Una de las oficinas de Gate.io fue visitada recientemente por la prefectura de policía local en China. Debido a la caída del precio en KIMCHI, algunos usuarios que habían invertido en el token experimentaron pérdidas debido a problemas de volatilidad del mercado en medio del creciente rumor de DeFi. Decidieron denunciar masivamente el incidente a las autoridades locales.

Aunque algunos usuarios podrían haber tenido dudas sobre la seguridad de Gate.io en China, que ha sido hostil al trading de criptomonedas, la desaparición de KIMCHI no fue culpa del exchange.

Gráfico de precios muestra el abrupto desplome de KIMCHI | Fuente: CoinmarketcapPara aclarar las especulaciones en torno a una posible colusión, el representante dijo que Gate.io no “cobra ninguna tarifa de cotización”, por lo que no se estaba beneficiando de la cotización de KIMCHI en sí. Ciertamente, Gate.io cobró comisiones comerciales.

El representante continuó diciendo que Gate.io cooperó plenamente con las autoridades.

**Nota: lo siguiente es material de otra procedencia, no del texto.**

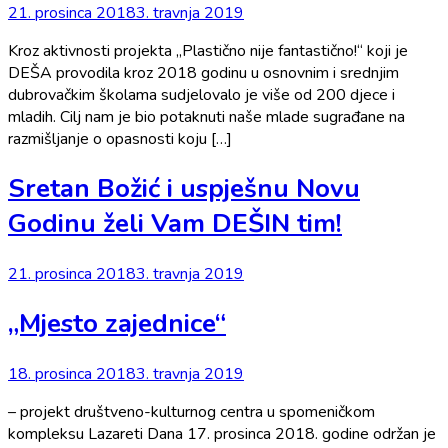
21. prosinca 2018
3. travnja 2019
Kroz aktivnosti projekta „Plastično nije fantastično!“ koji je
DEŠA provodila kroz 2018 godinu u osnovnim i srednjim
dubrovačkim školama sudjelovalo je više od 200 djece i
mladih. Cilj nam je bio potaknuti naše mlade sugrađane na
razmišljanje o opasnosti koju […]
Sretan Božić i uspješnu Novu
Godinu želi Vam DEŠIN tim!
21. prosinca 2018
3. travnja 2019
„Mjesto zajednice“
18. prosinca 2018
3. travnja 2019
– projekt društveno-kulturnog centra u spomeničkom
kompleksu Lazareti Dana 17. prosinca 2018. godine održan je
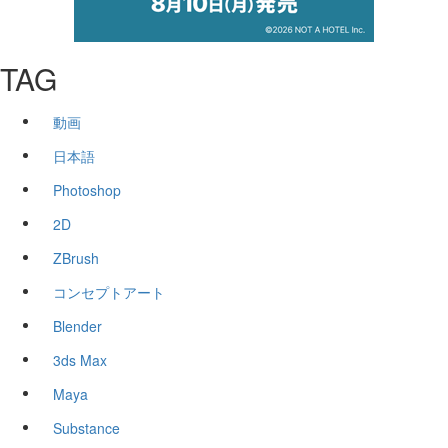
TAG
動画
日本語
Photoshop
2D
ZBrush
コンセプトアート
Blender
3ds Max
Maya
Substance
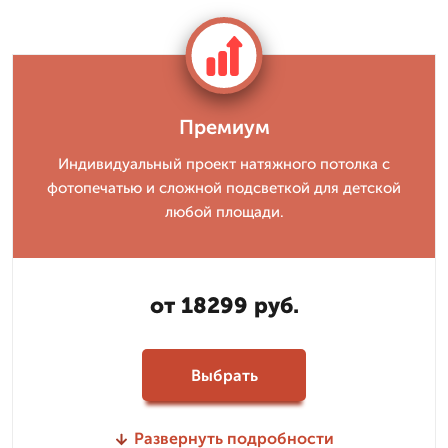
Премиум
Индивидуальный проект натяжного потолка с
фотопечатью и сложной подсветкой для детской
любой площади.
от 18299 руб.
Выбрать
Развернуть подробности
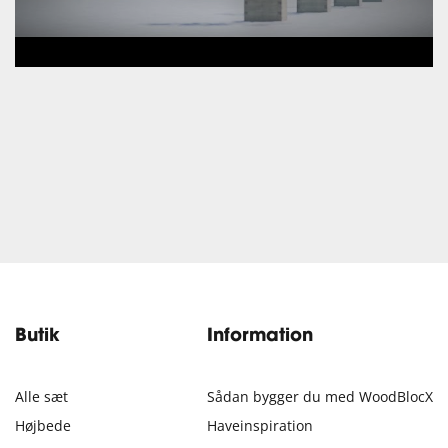
Butik
Information
Alle sæt
Sådan bygger du med WoodBlocX
Højbede
Haveinspiration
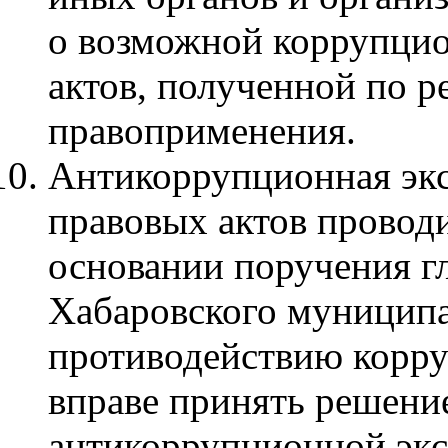
о возможной коррупцио
актов, полученной по р
правоприменения.
Антикоррупционная эк
правовых актов провод
основании поручения гл
Хабаровского муниципа
противодействию корр
вправе принять решени
антикоррупционной эк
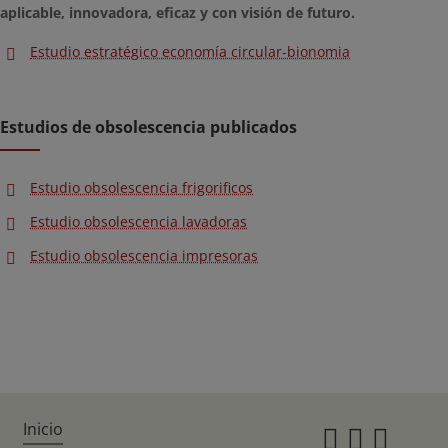
aplicable, innovadora, eficaz y con visión de futuro.
Estudio estratégico economía circular-bionomia
Estudios de obsolescencia publicados
Estudio obsolescencia frigorificos
Estudio obsolescencia lavadoras
Estudio obsolescencia impresoras
Inicio
Instagr
Twitte
Fac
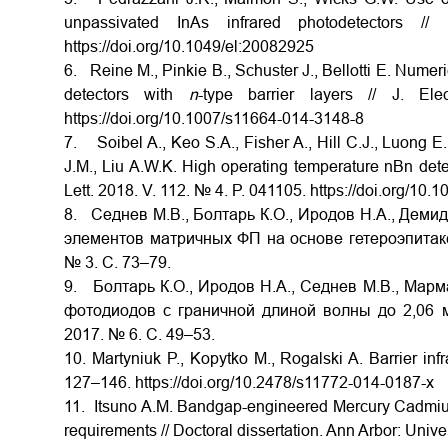
unpassivated InAs infrared photodetectors 
https://doi.org/10.1049/el:20082925
6. Reine M., Pinkie B., Schuster J., Bellotti E. Numer
detectors with
n
-type barrier layers // J. E
https://doi.org/10.1007/s11664-014-3148-8
7. Soibel A., Keo S.A., Fisher A., Hill C.J., Luong E
J.M., Liu A.W.K. High operating temperature nBn detec
Lett
. 2018.
V
. 112. № 4.
P
. 041105.
https
://
doi
.
org
/10.1
8. Седнев М.В., Болтарь К.О., Иродов Н.А., Дем
элементов матричных ФП на основе гетероэпитакс
№ 3. С. 73–79.
9. Болтарь К.О., Иродов Н.А., Седнев М.В., Марм
фотодиодов с граничной длиной волны до 2,06 м
2017. № 6.
С
. 49–53.
10. Martyniuk P., Kopytko M., Rogalski A. Barrier inf
127–146. https://doi.org/10.2478/s11772-014-0187-x
11. Itsuno A.M. Bandgap-engineered Mercury Cadmium T
requirements // Doctoral dissertation. Ann
Arbor
:
Univer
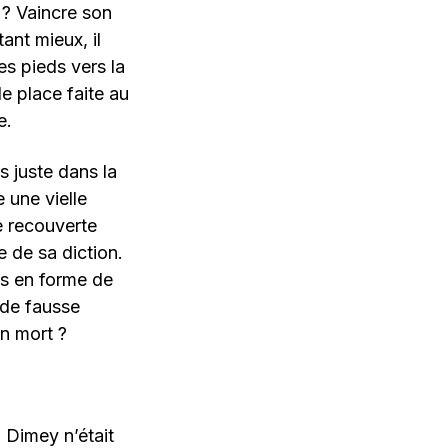
i ? Vaincre son
ant mieux, il
es pieds vers la
e place faite au
e.
rs juste dans la
e une vielle
e recouverte
e de sa diction.
es en forme de
 de fausse
un mort ?
Dimey n’était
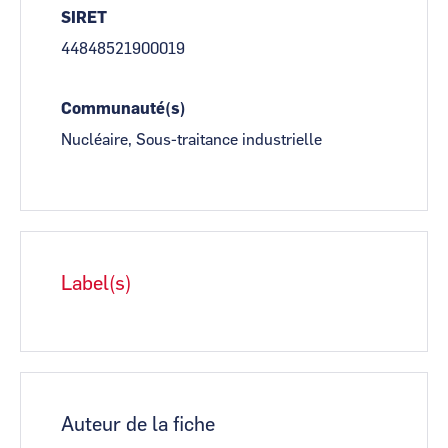
SIRET
44848521900019
Communauté(s)
Nucléaire, Sous-traitance industrielle
Label(s)
Auteur de la fiche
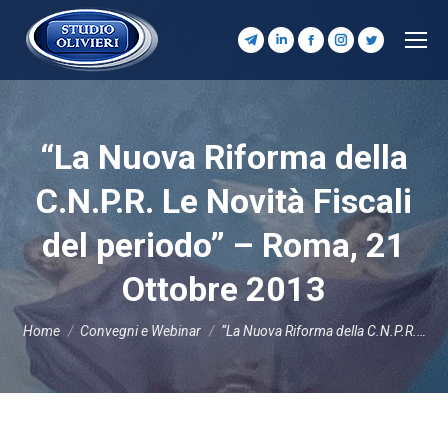
Telegram
Linkedin
Facebook
Instagram
Twitter
page
page
page
page
page
opens
opens
opens
opens
opens
in
in
in
in
in
“La Nuova Riforma della
new
new
new
new
new
window
window
window
window
window
C.N.P.R. Le Novità Fiscali
del periodo” – Roma, 21
Ottobre 2013
Tu sei qui:
Home
Convegni e Webinar
“La Nuova Riforma della C.N.P.R.…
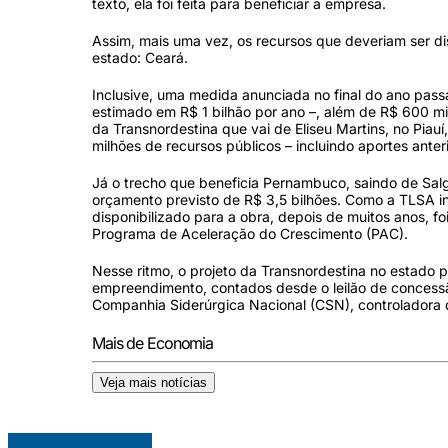
texto, ela foi feita para beneficiar a empresa.
Assim, mais uma vez, os recursos que deveriam ser di
estado: Ceará.
Inclusive, uma medida anunciada no final do ano pa
estimado em R$ 1 bilhão por ano –, além de R$ 600 mi
da Transnordestina que vai de Eliseu Martins, no Piau
milhões de recursos públicos – incluindo aportes anter
Já o trecho que beneficia Pernambuco, saindo de Salgu
orçamento previsto de R$ 3,5 bilhões. Como a TLSA inf
disponibilizado para a obra, depois de muitos anos, 
Programa de Aceleração do Crescimento (PAC).
Nesse ritmo, o projeto da Transnordestina no estado p
empreendimento, contados desde o leilão de concessã
Companhia Siderúrgica Nacional (CSN), controladora d
Mais de Economia
Veja mais notícias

También sostienen que el incidente fue causado íntegramente por las quejas de los usuarios de KIMCHI que perdieron dinero y buscaban a alguien a quien culpar.

Al final, este allanamiento parece ser más una investigación que una represión. Pero es un recordatorio de las complejidades legales que enfrentan los exchanges y los altos riesgos que asumen los usuarios cuando basan sus operaciones en exageraciones y sin tomar en cuenta la volatilidad del mercado.